Welcome to the forum, its guys like you that will keep the breed alive.


----------



## geeteeohguy (Feb 2, 2008)

Welcome aboard. I still have the '65 GTO I bought at age 21 and the '67 GTO I bought at age 22. I'll be 54 next month. Girlfriends came and went. Houses and cities changed. I still have the Goats. And I enjoy them more now than ever. My very first car was a 4 speed '66 GTO that I traded my motorcycle for at a party at the age of 18. I wrecked it within a year and a half. I first actually drove at age 9. I've wanted to drive since I was 1 or 2 years old, though, jumping up and down on the car seat and reaching up to grab that wonderful steering wheel. The day I turned 15 1/2, I got my motorcycle permit and learners permit to drive. On my 16th birthday I got my drivers license. 90% of the people I meet sell their cars as 'life' happens to them. THe next 5% still _have_ their cars, in pieces, to be restored 'some day', but someday never comes. The last 5%, are people like myself. Always drove, kept, and appreciated them. I've driven mine for over 30 years. Not hoarded them, but _driven_ them. To this date, the newest car I've ever owned is my '67, which I've put over 130,000 miles on. People come up to me and ask me 'how much is it worth?' These are not 'car people'.....and they don't 'get it'. I paid peanuts for both of mine, because they were simply used cars back then, and gas hogs at that. Not collector cars. Not yet. Anyway, stay focused, ask all the questions you can, and read all you can. The more you educate yourself, the better the car will be, and the cheaper the build will be. Check out the other forum, too...."Performance Years". It's a highly techincal forum with guys posting who actually built these cars on the assembly line as well as original owners...lots of first hand information.


----------



## BearGFR (Aug 25, 2008)

**MATERIAL SUPPLIED:**
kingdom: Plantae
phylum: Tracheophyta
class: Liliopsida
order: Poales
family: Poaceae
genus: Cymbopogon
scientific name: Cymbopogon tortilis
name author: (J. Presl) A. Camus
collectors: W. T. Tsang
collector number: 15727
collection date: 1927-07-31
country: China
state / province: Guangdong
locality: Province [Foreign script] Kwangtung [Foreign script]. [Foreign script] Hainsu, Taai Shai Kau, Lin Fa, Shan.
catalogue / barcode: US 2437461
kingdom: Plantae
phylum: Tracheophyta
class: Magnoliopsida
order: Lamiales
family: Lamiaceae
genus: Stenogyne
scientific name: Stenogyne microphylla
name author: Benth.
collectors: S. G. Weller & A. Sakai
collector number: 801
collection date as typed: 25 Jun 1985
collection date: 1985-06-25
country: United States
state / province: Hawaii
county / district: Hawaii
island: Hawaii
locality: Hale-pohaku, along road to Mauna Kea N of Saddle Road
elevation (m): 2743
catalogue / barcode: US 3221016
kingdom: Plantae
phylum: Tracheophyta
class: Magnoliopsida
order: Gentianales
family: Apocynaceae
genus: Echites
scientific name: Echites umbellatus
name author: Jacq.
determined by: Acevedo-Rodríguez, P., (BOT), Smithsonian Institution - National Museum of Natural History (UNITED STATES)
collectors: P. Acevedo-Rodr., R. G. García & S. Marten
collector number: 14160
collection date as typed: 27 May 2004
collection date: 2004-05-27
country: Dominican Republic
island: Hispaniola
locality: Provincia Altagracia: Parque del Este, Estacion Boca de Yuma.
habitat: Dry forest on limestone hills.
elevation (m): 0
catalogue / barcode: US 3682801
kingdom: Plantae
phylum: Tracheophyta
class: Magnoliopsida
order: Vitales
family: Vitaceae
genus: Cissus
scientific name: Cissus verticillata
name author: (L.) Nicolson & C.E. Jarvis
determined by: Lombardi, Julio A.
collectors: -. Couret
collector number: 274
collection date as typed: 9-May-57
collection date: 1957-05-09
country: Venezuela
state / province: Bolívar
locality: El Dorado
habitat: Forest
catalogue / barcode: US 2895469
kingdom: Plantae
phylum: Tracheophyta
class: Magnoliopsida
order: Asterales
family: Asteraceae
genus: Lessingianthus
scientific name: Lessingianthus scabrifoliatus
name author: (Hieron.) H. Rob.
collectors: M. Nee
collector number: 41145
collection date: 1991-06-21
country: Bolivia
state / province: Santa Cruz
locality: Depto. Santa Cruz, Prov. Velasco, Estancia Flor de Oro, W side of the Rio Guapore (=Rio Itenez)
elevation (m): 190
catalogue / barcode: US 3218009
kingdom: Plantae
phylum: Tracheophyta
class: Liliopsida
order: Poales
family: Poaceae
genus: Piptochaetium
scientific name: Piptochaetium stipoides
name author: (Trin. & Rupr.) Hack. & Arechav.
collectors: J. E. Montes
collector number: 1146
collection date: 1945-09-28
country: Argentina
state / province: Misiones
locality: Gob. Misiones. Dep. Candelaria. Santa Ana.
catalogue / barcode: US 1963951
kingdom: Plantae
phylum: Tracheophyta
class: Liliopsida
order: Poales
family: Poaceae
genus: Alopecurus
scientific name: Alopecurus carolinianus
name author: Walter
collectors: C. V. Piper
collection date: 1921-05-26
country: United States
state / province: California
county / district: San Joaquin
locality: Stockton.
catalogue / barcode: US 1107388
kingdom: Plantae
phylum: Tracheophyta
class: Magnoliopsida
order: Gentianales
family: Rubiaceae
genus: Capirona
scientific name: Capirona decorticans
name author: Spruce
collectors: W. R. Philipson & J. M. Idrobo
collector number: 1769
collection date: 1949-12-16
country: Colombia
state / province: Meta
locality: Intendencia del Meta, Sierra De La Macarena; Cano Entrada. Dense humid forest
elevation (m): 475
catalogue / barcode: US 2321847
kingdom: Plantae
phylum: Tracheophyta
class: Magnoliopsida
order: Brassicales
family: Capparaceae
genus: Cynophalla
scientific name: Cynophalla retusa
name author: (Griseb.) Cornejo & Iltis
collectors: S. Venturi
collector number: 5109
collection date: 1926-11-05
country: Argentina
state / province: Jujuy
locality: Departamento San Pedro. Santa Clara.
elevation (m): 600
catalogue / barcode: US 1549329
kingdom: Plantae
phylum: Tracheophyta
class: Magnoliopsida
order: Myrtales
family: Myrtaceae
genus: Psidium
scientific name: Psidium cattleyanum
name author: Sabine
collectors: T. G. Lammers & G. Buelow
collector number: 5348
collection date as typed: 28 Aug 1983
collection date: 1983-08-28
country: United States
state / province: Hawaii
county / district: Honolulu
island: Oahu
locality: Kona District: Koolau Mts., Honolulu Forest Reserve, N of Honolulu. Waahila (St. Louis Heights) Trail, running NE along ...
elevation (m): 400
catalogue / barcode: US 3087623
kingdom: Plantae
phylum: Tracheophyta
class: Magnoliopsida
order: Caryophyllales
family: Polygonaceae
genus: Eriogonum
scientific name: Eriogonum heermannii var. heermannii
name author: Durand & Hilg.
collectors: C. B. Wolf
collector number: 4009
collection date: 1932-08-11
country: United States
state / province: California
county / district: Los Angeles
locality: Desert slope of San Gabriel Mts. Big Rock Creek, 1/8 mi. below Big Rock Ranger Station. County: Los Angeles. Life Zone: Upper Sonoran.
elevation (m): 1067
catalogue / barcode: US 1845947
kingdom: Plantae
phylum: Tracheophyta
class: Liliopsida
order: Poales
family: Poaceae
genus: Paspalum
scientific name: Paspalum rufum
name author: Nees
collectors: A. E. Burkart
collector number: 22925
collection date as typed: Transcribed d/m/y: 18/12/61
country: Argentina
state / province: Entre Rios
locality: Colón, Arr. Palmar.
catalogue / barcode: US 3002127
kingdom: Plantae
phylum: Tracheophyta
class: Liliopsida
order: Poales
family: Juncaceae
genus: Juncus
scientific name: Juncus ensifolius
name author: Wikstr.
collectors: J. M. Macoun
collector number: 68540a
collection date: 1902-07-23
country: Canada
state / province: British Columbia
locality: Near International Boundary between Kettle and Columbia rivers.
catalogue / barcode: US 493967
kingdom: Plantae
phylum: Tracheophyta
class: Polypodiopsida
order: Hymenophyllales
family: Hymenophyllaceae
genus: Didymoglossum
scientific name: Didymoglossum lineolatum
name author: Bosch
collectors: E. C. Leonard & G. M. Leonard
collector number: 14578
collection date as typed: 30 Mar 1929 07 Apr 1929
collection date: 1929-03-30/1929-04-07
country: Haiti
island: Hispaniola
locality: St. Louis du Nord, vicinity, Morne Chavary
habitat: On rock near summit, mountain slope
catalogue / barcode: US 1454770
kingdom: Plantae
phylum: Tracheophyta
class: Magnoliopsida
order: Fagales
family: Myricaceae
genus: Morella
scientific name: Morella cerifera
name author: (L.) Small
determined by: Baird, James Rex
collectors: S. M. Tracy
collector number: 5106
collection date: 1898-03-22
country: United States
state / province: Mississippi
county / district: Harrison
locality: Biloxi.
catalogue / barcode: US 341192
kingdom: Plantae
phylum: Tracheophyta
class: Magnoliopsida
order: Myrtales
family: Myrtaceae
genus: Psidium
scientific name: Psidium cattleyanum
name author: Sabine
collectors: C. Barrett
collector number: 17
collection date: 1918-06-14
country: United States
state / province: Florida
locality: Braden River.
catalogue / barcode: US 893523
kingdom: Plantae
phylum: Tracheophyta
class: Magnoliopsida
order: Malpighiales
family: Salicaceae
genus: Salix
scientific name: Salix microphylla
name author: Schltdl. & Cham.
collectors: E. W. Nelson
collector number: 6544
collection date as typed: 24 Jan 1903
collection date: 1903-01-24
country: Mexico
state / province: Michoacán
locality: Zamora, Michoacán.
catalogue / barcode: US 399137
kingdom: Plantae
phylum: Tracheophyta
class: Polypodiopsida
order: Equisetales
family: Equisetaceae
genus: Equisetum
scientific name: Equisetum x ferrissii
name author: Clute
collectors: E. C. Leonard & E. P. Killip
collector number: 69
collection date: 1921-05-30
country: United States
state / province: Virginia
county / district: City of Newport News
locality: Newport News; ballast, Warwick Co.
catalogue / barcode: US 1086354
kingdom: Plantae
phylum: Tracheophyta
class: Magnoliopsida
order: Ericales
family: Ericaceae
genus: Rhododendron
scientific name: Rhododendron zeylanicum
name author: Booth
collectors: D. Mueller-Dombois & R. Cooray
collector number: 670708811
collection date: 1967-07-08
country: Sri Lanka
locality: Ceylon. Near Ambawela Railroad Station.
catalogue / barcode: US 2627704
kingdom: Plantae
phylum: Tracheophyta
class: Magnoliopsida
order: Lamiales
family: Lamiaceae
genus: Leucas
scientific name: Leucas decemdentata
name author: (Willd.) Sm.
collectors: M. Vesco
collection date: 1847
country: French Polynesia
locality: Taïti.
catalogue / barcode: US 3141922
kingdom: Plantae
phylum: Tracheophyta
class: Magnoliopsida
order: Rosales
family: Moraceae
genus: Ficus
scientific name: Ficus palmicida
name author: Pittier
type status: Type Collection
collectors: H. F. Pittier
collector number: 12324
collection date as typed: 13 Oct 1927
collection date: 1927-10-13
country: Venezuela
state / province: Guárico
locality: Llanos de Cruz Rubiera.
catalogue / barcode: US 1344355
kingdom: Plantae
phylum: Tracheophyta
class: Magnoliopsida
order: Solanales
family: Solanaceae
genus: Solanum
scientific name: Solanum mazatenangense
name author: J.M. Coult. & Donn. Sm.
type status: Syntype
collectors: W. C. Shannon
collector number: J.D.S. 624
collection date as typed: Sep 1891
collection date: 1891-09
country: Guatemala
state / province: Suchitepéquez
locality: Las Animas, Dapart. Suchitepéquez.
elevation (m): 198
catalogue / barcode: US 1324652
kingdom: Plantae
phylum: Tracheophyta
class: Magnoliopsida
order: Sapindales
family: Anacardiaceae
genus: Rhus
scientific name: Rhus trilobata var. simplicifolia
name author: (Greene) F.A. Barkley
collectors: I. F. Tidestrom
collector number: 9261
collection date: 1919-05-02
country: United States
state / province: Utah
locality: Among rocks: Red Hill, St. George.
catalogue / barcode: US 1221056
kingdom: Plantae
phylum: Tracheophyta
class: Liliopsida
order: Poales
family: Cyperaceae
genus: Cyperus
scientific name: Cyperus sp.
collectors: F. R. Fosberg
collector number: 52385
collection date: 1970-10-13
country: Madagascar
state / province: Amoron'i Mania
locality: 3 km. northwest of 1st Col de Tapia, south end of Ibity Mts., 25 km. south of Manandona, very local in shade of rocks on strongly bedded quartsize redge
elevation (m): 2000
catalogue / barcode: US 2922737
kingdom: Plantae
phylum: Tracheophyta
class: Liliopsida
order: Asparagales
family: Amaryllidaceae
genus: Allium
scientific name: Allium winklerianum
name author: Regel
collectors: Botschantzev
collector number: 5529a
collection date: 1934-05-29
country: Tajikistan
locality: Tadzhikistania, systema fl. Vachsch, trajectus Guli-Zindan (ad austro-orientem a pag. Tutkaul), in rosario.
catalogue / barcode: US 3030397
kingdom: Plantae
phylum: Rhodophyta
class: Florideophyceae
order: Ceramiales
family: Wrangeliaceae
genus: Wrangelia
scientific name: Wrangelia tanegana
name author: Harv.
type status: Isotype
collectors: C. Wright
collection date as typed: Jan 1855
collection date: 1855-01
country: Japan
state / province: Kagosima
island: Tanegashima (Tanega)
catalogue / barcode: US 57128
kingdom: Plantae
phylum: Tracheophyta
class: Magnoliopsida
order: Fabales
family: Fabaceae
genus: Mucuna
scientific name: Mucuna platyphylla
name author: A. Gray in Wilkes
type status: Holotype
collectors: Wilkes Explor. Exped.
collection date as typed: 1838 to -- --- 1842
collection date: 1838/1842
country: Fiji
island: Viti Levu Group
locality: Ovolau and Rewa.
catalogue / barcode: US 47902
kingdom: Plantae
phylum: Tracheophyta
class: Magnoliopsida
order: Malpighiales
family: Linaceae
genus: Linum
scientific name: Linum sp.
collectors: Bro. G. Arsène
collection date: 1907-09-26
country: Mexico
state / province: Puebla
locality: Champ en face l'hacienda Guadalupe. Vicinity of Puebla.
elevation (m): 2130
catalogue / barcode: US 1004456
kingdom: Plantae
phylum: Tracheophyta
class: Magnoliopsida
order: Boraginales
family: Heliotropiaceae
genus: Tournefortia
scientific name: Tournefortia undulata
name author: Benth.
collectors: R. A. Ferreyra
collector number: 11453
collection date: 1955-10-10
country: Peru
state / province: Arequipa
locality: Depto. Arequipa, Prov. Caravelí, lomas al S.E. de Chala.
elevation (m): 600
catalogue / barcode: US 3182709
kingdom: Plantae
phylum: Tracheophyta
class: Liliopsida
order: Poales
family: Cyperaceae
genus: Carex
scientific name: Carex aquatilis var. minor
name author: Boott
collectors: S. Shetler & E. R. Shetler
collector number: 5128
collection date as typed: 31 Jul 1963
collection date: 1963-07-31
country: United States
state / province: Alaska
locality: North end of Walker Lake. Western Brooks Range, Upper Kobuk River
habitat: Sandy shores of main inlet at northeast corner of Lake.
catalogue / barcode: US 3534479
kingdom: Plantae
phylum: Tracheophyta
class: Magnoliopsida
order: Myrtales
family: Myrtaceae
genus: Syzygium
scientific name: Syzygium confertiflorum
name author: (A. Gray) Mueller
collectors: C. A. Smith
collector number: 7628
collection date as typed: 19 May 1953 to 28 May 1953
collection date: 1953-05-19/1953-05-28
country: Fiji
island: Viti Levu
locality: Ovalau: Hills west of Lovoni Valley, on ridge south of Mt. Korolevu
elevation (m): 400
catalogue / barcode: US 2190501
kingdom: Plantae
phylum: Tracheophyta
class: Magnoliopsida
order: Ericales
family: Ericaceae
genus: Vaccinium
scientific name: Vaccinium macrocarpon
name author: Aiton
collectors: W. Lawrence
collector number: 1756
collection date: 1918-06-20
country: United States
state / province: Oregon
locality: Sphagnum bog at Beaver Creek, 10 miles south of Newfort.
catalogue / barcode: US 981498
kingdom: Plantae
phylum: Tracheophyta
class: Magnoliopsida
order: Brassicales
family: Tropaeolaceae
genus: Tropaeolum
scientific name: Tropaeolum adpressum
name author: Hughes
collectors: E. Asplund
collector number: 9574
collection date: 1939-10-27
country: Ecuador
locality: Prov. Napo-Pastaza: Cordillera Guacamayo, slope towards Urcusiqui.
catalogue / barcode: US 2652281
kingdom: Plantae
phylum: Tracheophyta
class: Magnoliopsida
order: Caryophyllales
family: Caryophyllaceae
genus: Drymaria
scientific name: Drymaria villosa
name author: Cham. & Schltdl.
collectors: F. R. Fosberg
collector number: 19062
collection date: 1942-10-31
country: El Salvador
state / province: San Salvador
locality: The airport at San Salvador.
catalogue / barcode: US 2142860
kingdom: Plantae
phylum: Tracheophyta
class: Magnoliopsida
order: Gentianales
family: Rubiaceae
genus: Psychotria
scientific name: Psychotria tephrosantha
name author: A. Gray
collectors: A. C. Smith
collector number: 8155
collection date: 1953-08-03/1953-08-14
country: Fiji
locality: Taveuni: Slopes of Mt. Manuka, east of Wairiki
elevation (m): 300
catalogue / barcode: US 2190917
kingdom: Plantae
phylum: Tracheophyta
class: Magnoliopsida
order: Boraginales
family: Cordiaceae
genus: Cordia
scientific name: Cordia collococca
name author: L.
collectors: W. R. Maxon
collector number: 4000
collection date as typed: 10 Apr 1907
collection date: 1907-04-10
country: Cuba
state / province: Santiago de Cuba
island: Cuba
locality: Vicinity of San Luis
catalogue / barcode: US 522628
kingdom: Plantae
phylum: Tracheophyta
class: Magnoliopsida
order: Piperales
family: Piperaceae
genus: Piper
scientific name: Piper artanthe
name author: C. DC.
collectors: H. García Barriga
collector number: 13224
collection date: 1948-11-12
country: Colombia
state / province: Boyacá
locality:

**YOUR GOAL:** In the forum thread, what did the poster trade for a four-speed '66 GTO at age 18?

**SOLUTION TO THE PROBLEM:** A motorcycle.